## TO DO
Find all lines in the records that include the word "bold", and copy them out.

== Segment start ==

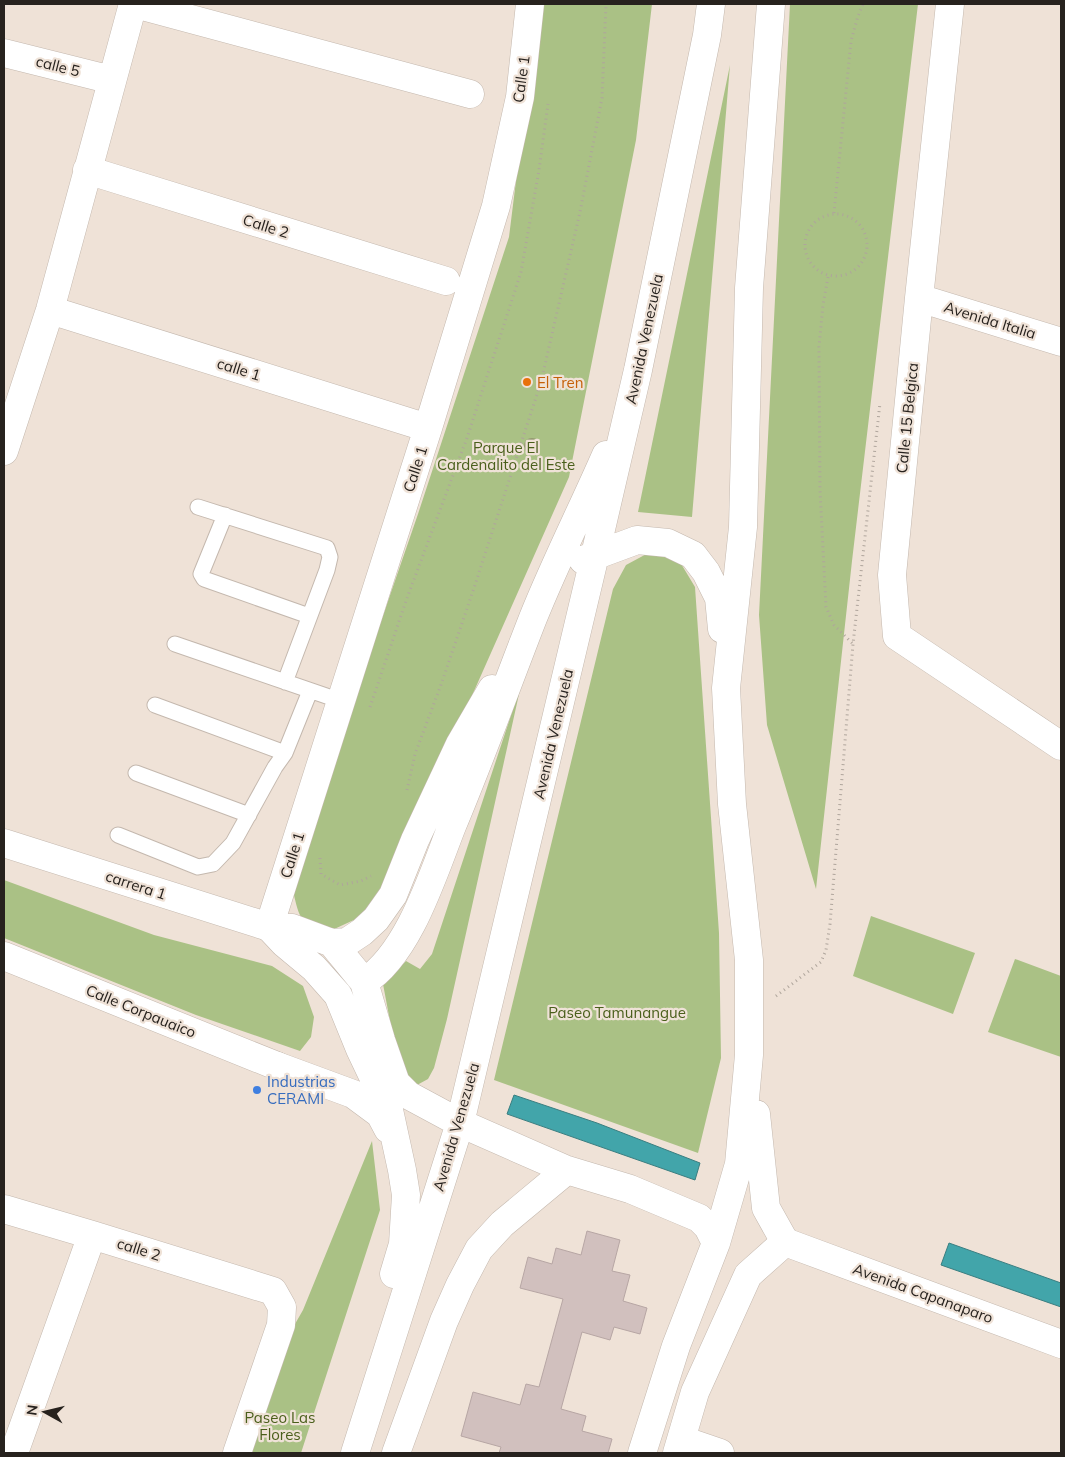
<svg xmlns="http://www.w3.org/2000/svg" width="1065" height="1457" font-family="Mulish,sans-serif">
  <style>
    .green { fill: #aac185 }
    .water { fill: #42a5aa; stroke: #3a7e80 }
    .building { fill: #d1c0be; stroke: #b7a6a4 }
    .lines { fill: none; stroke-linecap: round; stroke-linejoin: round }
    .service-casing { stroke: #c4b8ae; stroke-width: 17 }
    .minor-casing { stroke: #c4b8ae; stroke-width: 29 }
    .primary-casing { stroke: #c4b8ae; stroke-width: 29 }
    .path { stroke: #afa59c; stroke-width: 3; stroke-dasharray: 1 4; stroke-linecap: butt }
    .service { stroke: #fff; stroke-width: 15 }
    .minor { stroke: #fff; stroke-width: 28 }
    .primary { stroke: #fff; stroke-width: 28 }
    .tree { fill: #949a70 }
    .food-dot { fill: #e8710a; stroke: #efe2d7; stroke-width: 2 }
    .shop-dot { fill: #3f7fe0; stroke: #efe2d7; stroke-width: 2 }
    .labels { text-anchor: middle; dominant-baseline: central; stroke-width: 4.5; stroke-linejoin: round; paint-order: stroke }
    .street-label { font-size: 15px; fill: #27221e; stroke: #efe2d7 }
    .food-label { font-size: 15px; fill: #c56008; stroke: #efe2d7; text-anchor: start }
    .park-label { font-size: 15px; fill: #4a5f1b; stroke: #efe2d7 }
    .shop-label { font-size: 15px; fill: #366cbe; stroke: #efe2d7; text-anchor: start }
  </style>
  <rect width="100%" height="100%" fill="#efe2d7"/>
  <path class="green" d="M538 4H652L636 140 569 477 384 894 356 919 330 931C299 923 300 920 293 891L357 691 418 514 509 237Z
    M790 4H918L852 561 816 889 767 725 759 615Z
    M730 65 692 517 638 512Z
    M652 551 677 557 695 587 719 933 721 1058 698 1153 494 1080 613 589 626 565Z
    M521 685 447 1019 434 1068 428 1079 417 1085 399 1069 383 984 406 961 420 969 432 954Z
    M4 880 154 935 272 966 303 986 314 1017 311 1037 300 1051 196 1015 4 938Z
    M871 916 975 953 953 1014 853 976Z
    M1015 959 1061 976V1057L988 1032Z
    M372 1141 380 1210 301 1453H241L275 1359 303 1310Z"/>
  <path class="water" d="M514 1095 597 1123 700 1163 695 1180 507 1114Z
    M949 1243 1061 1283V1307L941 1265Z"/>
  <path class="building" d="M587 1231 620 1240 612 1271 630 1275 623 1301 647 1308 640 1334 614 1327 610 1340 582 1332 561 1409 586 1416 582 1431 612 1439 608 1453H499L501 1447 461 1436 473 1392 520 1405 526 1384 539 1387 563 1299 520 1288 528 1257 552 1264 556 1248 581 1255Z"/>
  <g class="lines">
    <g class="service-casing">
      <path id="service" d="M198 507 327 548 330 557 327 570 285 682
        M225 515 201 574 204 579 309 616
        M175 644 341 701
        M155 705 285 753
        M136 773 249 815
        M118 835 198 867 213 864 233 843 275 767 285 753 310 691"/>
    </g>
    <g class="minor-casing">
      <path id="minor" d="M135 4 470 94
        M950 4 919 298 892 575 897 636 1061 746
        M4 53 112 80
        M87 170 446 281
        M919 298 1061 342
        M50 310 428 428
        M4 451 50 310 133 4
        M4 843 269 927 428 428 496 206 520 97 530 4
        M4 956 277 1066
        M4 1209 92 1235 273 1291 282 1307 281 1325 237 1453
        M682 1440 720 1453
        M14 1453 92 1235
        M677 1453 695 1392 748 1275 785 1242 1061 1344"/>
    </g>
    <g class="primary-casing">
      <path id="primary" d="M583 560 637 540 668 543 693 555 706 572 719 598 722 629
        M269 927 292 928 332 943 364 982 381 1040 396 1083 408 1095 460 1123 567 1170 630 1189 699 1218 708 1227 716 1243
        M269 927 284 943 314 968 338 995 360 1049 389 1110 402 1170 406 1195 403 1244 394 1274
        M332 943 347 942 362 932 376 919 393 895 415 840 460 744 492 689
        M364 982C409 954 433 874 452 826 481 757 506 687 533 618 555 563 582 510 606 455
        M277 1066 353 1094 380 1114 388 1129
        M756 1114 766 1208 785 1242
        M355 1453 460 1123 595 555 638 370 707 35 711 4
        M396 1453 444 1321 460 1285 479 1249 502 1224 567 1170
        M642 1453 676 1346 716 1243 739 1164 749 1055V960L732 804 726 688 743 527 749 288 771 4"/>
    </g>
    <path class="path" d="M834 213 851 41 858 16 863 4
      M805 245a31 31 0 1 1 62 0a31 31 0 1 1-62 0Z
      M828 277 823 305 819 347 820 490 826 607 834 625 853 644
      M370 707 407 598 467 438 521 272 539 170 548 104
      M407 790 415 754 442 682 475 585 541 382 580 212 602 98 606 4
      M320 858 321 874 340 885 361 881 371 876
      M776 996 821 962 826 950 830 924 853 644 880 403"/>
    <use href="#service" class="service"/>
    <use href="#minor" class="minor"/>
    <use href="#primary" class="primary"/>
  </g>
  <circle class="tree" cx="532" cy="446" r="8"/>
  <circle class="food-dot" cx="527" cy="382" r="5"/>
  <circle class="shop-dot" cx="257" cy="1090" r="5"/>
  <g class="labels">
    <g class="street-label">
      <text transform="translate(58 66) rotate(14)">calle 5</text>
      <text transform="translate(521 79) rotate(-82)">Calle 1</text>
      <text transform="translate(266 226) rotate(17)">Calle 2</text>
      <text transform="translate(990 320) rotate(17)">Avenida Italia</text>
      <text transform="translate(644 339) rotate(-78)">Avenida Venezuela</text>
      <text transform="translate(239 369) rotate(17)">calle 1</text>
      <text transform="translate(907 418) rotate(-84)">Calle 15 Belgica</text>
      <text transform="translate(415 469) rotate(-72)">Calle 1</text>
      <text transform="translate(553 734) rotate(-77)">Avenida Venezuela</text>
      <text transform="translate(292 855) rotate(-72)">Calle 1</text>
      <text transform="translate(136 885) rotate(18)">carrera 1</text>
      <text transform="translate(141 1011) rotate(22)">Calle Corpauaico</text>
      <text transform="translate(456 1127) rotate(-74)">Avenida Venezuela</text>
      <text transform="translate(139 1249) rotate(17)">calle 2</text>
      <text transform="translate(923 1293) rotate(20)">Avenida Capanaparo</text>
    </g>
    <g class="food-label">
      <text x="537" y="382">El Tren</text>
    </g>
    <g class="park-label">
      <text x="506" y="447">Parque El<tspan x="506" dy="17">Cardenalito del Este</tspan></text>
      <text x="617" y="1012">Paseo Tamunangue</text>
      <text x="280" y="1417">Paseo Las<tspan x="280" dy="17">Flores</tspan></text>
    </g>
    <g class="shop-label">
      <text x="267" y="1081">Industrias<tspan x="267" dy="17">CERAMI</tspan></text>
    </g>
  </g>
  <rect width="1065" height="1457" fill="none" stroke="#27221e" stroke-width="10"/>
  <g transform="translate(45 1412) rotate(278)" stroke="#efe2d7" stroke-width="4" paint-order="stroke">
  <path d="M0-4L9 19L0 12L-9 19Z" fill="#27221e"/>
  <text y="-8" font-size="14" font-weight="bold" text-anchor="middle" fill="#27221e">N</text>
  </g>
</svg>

== Segment end ==
== Segment start ==

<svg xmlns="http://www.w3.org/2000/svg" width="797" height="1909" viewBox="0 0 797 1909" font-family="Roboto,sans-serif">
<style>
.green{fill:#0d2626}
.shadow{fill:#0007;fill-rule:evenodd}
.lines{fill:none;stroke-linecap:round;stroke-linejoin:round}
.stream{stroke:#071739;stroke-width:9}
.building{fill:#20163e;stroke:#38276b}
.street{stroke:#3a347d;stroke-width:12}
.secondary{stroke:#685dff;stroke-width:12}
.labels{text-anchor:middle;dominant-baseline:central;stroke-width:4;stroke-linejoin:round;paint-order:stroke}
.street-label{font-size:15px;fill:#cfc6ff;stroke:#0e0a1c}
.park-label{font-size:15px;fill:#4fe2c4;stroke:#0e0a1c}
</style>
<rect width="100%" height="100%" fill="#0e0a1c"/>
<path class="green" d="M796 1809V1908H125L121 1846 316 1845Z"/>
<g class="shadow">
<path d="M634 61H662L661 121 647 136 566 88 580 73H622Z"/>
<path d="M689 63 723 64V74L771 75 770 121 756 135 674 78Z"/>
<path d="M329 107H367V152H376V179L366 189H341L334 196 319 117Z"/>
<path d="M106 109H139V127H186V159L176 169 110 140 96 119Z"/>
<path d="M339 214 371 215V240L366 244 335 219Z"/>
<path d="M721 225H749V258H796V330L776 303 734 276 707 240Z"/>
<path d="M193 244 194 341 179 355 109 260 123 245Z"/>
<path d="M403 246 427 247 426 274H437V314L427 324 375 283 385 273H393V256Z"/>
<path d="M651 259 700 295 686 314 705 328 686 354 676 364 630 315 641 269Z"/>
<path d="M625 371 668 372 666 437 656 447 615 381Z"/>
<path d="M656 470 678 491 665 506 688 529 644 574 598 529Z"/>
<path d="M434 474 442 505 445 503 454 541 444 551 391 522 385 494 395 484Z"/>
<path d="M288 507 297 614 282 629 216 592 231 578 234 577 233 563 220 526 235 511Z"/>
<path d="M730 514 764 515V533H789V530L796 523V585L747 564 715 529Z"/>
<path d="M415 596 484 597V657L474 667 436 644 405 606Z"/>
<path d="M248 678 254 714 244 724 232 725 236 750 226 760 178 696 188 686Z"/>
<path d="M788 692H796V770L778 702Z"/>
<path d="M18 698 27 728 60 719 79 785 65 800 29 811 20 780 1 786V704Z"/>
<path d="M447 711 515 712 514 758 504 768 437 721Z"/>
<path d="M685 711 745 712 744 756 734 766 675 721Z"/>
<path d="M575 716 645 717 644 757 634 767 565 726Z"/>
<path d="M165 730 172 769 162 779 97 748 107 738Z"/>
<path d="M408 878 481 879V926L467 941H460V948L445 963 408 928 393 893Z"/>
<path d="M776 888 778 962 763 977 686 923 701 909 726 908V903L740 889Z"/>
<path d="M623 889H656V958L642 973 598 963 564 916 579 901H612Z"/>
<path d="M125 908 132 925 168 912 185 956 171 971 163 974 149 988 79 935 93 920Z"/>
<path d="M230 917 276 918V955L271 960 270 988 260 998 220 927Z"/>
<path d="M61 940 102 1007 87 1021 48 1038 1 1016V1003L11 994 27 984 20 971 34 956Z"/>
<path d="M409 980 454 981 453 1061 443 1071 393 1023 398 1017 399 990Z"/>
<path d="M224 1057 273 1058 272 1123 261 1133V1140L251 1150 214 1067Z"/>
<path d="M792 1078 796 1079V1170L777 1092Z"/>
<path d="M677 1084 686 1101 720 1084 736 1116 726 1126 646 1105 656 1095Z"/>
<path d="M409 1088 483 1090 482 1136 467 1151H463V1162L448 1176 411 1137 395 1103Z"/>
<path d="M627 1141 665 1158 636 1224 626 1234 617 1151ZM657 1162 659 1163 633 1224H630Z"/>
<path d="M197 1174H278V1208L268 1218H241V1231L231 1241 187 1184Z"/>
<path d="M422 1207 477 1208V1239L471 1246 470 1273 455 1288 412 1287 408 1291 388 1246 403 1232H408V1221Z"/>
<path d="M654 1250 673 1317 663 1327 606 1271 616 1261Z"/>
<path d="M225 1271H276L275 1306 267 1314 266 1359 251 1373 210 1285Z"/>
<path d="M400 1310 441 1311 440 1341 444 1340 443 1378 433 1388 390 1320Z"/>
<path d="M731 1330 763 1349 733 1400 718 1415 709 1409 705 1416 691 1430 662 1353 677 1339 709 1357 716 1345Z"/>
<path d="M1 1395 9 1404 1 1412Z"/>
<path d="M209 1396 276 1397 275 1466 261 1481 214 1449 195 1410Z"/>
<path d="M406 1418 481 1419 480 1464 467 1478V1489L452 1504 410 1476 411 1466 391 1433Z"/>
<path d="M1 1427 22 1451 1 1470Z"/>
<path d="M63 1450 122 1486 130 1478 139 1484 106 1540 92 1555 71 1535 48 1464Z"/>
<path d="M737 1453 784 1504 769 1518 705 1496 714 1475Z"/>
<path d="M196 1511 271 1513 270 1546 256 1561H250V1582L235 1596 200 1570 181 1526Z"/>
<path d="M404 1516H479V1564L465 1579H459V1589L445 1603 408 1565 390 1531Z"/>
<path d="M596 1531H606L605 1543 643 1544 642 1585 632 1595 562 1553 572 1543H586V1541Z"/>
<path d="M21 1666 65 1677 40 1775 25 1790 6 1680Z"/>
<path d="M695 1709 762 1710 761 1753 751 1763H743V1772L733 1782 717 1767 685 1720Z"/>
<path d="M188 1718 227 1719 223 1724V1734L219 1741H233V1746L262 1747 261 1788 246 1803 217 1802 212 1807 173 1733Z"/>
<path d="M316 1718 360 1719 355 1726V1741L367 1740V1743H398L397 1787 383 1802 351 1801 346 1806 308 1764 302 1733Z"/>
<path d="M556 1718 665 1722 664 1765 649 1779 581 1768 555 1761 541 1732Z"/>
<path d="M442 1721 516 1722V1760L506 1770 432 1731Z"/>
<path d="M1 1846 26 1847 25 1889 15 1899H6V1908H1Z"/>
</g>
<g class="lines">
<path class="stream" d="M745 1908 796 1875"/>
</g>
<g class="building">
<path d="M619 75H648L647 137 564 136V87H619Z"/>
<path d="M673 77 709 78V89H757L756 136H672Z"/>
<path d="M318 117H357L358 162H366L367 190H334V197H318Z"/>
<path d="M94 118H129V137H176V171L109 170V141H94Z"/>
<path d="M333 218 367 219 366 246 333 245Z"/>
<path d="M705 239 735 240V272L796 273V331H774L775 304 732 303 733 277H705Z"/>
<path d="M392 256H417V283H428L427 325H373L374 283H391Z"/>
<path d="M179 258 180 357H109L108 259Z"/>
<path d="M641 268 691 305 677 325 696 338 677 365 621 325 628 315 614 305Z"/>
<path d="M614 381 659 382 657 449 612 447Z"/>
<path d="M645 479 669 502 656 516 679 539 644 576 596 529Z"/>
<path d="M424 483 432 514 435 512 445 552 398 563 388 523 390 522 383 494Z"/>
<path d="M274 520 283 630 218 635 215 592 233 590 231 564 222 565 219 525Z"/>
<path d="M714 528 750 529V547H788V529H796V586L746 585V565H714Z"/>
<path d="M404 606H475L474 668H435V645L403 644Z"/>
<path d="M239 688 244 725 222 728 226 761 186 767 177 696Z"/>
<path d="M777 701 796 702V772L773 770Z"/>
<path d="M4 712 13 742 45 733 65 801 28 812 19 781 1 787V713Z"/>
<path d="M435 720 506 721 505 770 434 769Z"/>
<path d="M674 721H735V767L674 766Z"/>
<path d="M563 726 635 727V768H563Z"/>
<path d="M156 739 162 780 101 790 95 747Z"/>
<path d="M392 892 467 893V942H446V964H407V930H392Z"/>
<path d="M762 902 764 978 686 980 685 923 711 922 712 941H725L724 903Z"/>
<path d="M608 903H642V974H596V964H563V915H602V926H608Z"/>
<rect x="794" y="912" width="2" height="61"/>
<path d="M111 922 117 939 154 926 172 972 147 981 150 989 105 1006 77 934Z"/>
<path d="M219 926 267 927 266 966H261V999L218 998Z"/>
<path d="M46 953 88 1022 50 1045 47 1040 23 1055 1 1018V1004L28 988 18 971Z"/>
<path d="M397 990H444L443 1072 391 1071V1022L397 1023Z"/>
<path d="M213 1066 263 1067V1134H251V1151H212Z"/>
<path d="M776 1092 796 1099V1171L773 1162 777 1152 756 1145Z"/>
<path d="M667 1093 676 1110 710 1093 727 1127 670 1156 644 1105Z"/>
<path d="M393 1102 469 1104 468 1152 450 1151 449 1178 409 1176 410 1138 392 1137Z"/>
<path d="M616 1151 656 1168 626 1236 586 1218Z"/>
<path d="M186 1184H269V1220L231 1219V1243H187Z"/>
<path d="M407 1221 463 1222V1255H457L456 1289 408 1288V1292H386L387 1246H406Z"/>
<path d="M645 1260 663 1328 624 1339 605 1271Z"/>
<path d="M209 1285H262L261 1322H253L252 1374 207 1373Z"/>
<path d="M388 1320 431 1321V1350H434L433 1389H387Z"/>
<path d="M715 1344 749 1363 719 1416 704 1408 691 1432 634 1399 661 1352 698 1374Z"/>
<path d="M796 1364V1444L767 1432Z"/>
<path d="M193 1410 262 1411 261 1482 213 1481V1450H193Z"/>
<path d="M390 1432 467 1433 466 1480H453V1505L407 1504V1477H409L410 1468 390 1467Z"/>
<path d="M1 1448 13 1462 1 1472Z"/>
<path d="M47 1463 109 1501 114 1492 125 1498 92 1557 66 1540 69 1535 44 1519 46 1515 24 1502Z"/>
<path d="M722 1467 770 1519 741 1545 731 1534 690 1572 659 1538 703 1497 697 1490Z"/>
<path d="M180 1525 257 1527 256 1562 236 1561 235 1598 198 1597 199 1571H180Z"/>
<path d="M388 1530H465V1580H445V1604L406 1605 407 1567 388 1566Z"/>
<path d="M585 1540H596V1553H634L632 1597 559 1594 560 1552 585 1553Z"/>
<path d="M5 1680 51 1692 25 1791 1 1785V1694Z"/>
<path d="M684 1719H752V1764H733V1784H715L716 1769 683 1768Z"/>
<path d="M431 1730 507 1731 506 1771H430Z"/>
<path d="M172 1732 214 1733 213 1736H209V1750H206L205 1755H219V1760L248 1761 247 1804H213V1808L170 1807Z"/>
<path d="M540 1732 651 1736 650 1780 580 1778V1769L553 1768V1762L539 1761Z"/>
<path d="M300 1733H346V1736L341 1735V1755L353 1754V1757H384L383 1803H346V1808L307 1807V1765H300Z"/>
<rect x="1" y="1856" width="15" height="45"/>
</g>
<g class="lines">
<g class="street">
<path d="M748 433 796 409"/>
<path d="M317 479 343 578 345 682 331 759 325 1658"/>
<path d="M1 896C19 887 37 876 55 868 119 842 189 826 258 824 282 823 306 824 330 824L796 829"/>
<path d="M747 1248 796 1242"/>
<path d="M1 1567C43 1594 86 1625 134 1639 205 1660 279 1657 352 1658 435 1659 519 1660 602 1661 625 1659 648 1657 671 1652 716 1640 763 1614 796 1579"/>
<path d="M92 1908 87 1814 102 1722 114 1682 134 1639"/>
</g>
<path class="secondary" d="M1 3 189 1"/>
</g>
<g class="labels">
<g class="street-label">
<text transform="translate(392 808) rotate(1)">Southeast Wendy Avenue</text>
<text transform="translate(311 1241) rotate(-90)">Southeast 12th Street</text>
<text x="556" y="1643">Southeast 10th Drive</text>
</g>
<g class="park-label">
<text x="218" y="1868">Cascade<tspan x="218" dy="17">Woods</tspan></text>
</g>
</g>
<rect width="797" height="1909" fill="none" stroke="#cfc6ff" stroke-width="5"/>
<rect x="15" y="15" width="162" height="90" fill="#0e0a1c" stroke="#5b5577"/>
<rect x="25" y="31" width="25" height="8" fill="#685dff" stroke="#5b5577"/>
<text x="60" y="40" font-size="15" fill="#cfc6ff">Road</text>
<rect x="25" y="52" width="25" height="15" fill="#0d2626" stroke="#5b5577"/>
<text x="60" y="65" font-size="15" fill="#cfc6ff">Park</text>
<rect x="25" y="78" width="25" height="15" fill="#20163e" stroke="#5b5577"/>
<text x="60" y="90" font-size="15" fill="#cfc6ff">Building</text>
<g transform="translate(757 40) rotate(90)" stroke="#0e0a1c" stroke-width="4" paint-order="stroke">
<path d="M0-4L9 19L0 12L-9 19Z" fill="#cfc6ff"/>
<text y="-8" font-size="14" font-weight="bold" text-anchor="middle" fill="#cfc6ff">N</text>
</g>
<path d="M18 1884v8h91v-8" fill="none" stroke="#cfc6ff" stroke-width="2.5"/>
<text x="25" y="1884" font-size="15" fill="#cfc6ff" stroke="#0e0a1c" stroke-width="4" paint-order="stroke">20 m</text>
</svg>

== Segment end ==

## EXERCISE ANSWER
  <text y="-8" font-size="14" font-weight="bold" text-anchor="middle" fill="#27221e">N</text>
<text y="-8" font-size="14" font-weight="bold" text-anchor="middle" fill="#cfc6ff">N</text>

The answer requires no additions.